Document segment —
□ □ □
ML introductions have a distinctive structure with numbered contributions.
Paragraph 1: Problem Motivation
"Large language models have demonstrated remarkable capabilities in
natural language understanding and generation. However, their quadratic
attention complexity presents a fundamental bottleneck for processing
long documents, multi-turn conversations, and reasoning over extended
contexts. As models scale to billions of parameters and context lengths
extend to tens of thousands of tokens, efficient attention mechanisms
become critical for practical deployment."
Paragraph 2: Limitations of Existing Approaches
"Prior work has addressed this through sparse attention patterns,
linear attention approximations, and low-rank factorizations. While
these methods reduce theoretical complexity, they often sacrifice
accuracy, require specialized hardware, or introduce approximation
errors that compound in deep networks. Exact attention remains
preferable when computational resources permit."
□ □ □
Information shown —
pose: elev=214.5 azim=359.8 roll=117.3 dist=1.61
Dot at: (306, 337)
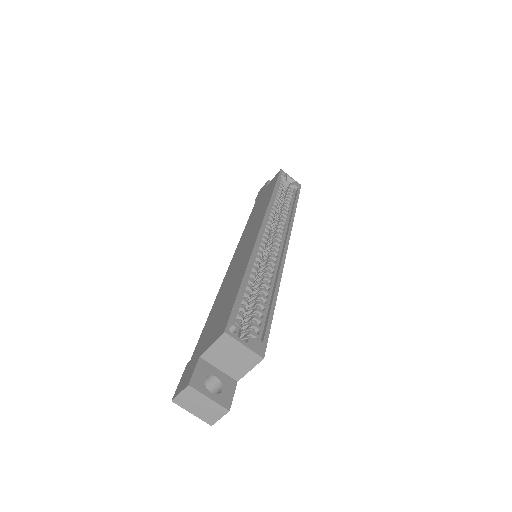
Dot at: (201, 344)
□ □ □
Problems —
(a) Summarize the text on ML paper introductions in two sentences.
(b) In the text on ML paper introductions, what three approaches has prior work used to address the attention bottleneck?
(c) Write the next part of the text on ML paper introductions, starting after its final sentence.
The material above is separate from the text on ML paper introductions.

Expected responses —
(a) ML introductions follow a distinctive structure with numbered contributions, and the sample's first paragraph presents the quadratic attention complexity of large language models as a bottleneck for long contexts, which makes efficient attention critical as models and context lengths grow. Its second paragraph says that sparse attention, linear approximations, and low-rank factorizations lower theoretical complexity but often sacrifice accuracy, require specialized hardware, or introduce compounding errors, so exact attention remains preferable when computational resources permit.

(b) Sparse attention patterns, linear attention approximations, and low-rank factorizations.

(c)
Paragraph 3: Your Approach (High-Level)
"We observe that the primary bottleneck in attention is not computation
but rather memory bandwidth—reading and writing the large N×N attention
matrix dominates runtime on modern GPUs. We propose FlashAttention-2,
which eliminates this bottleneck through a novel tiling strategy that
computes attention block-by-block without materializing the full matrix."
Paragraph 4: Contribution List (CRITICAL)
This is mandatory and distinctive for ML conferences:
Our contributions are as follows:
• We propose FlashAttention-2, an IO-aware exact attention algorithm
that achieves optimal memory complexity O(N²d/M) where M is GPU
SRAM size.
• We provide theoretical analysis showing that our algorithm achieves
2-4x fewer HBM accesses than FlashAttention on typical GPU
configurations.
• We demonstrate 2x speedup over FlashAttention and up to 9x over
standard PyTorch attention across sequence lengths from 256 to 64K
tokens.
• We show that FlashAttention-2 enables training with 8x longer
contexts on the same hardware, unlocking new capabilities for
long-range modeling.
• We release optimized CUDA kernels and PyTorch bindings at
[anonymous URL].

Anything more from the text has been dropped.